“Dê seu coração a um cão, e ele lhe dará o dele”

“Dê seu coração a um cão, e ele lhe dará o dele”

Um dia, quando eu ainda morava na casa dos meus pais, minha mãe me chamou angustiada porque a Luna, nossa Cocker caramelo, estava encolhida debaixo do armário da despensa. Havia muito sangue espalhado pelo chão. Fraca e desidratada por causa de um sangramento intestinal intenso, ela foi internada no Hospital Veterinário da cidade.

O livro “Marley e Eu” resume o sentimento que temos por nossos cachorros: “Nossos animais de estimação têm a vida tão curta, ainda assim, passam a maior parte do tempo esperando que voltemos para casa todos os dias.

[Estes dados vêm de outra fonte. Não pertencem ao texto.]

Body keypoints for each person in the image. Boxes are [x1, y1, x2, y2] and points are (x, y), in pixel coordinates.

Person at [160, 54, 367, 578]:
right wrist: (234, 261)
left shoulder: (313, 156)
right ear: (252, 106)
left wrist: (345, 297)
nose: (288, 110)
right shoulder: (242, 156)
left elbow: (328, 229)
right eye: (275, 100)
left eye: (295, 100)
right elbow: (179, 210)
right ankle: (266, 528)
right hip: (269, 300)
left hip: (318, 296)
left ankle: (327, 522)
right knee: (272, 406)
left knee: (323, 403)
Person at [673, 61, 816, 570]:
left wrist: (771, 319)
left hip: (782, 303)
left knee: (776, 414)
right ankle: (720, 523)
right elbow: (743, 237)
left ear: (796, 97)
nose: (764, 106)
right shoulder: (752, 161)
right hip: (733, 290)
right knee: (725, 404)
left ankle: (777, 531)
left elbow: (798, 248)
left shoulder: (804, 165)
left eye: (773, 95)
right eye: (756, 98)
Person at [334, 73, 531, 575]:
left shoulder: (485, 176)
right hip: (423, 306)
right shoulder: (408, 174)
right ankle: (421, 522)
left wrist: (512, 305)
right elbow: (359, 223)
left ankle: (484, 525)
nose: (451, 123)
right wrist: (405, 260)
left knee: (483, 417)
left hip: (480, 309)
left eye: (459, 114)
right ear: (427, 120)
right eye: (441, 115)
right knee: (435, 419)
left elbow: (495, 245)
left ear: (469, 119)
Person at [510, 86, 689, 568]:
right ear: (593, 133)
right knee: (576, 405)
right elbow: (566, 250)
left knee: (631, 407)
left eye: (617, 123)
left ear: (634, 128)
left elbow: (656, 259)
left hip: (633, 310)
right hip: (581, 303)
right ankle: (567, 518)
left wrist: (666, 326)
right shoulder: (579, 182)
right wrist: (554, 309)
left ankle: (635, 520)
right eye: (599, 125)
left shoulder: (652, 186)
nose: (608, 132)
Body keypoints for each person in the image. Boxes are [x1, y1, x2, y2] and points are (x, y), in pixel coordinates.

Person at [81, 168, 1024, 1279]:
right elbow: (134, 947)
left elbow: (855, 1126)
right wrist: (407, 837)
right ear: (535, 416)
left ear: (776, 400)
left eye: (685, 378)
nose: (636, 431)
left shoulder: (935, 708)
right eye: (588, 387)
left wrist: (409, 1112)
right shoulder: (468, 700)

É impressionante quanto amor e alegria eles trazem para nossas vidas, e quanto nos aproximamos uns dos outros por causa deles”.

Por incrível que pareça, os animais nos humanizam. Nós, seres humanos, vivemos em conflito desde a nossa existência. Mas alguns animais nos inspiram a olhar a vida com mais simplicidade, curiosidade e disposição.

Repare. Estamos sempre apressados. Egoístas ou distraídos, mal observamos o mundo ao redor. A vida moderna e informatizada, com tantos compromissos e trabalho nas cidades grandes, muitas vezes nos obriga a passar o dia todo fora de casa. E só quem tem um animal de estimação sabe da alegria que sentimos quando somos recebidos a latidas, lambidas e rabos agitados.

Com o diagnóstico de infecção intestinal, nossa cachorra precisou de tratamento com soro e antibiótico endovenosos. Fui visitá-la todos os dias no hospital. Numa visita, estávamos em uma sala cheia de gaiolas ocupadas por cachorros de todo tamanho e raça. Comecei a observar os cães adoecidos e seus donos. Na gaiola ao lado da Luna, havia um cachorro de porte médio em insuficiência renal terminal. Seu olhar apático não correspondia aos olhos tristes de seus donos, um casal ajoelhado à sua frente, fazendo-lhe carinho em silêncio.

Tinha um cachorro enorme que sofrera a amputação do pênis devido a um tumor maligno, e seu olhar parecia de um filhote abandonado. Um idoso soltara seu vira-lata para lhe dar comida. O animal estava tão cansado que só queria repousar a cabeça no joelho do homem, que estava sentado no chão, de pernas cruzadas, bem no meio da enfermaria canina. Aproximei-me deles e perguntei o que havia acontecido. O cão tinha um câncer e não resistiria a uma cirurgia devido sua idade avançada.

Do outro lado, reparei no menor chihuahua que já havia visto até então. Duas moças conversavam carinhosamente com o pequeno cão, dando-lhe biscoitinhos pelo espaço entre as barras de ferro da gaiola, deixando-o agitado e feliz.

Por mais que seja difícil o momento, a vida ainda pode ser alegre com um rabinho agitado ao seu lado. A cachorra Baleia, do romance “Vidas Secas”, de Graciliano Ramos, foi retratada pelo autor com uma humanidade que parecia maior que a dos próprios seres humanos. Talvez, a cadela tenha sido a inspiração da esperança para aqueles nordestinos sofridos. Apesar da dor, da fome e da seca, Baleia não cedia à morte. Ela não abandonava Fabiano, sinhá Vitória e os meninos; nem mesmo quando foi sacrificada por estar doente ela deixou de pensar neles. Morreu sonhando com seus donos, num outro mundo perfeito, farto de comida e com as crianças brincando felizes.

O coração de um cão é puro. Você está triste, chorando talvez, e seu cachorro se aproxima sem fazer barulho. Apenas encosta sua cabeça em seu colo, ou passa o focinho molhado na sua perna, só para te lembrar que você não está sozinho. Sua lealdade é incondicional. Ele te ama até o último dia da vida dele.

*Título tomado de empréstimo de Marley e Eu, de John Grogan.